The big difference, which may not be relevant in your particular case, is that using the na.omit()
function on the entire dataset removes any row that has a missing value in it anywhere, even if you are not using that variable in themodel. Using the na.action = na.omit
only removes rows for the variables you are using in your model.

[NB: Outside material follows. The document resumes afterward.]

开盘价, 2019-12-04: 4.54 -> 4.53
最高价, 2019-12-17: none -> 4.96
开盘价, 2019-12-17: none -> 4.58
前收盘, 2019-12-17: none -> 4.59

Here's a toy example dataset.
dat1 = data.frame(x = c(1:4),
y = c(3, 3, 4, 5),
x2 = c(1, 4, 5, NA))
I want to regress y
vs x
but I have a second variable, x2
, that has a missing value in it.
Using the na.omit()
function, the analysis is only done on three rows since the last row is removed due to the missing value in x2
.
summary(lm(y ~ x, data = na.omit(dat1)))
Call:
lm(formula = y ~ x, data = na.omit(dat1))
Residuals:
1 2 3
0.1667 -0.3333 0.1667
Coefficients:
Estimate Std. Error t value Pr(>|t|)
(Intercept) 2.3333 0.6236 3.742 0.166
x 0.5000 0.2887 1.732 0.333
Residual standard error: 0.4082 on 1 degrees of freedom
Multiple R-squared: 0.75, Adjusted R-squared: 0.5
F-statistic: 3 on 1 and 1 DF, p-value: 0.3333
Using na.action = na.omit
all four rows are used.
summary(lm(y ~ x, data = dat1, na.action = na.omit))
Call:
lm(formula = y ~ x, data = dat1, na.action = na.omit)
Residuals:
1 2 3 4
0.3 -0.4 -0.1 0.2
Coefficients:
Estimate Std. Error t value Pr(>|t|)
(Intercept) 2.0000 0.4743 4.216 0.0519 .
x 0.7000 0.1732 4.041 0.0561 .
---
Signif. codes: 0 ‘***’ 0.001 ‘**’ 0.01 ‘*’ 0.05 ‘.’ 0.1 ‘ ’ 1
Residual standard error: 0.3873 on 2 degrees of freedom
Multiple R-squared: 0.8909, Adjusted R-squared: 0.8364
F-statistic: 16.33 on 1 and 2 DF, p-value: 0.05612
For your last question about how to calculate specific statistical results from mixed models fit with lme()
, I'd recommend asking a new question. Make sure to include a reproducible example so folks can help you. See this FAQ on how to include a reproducible example.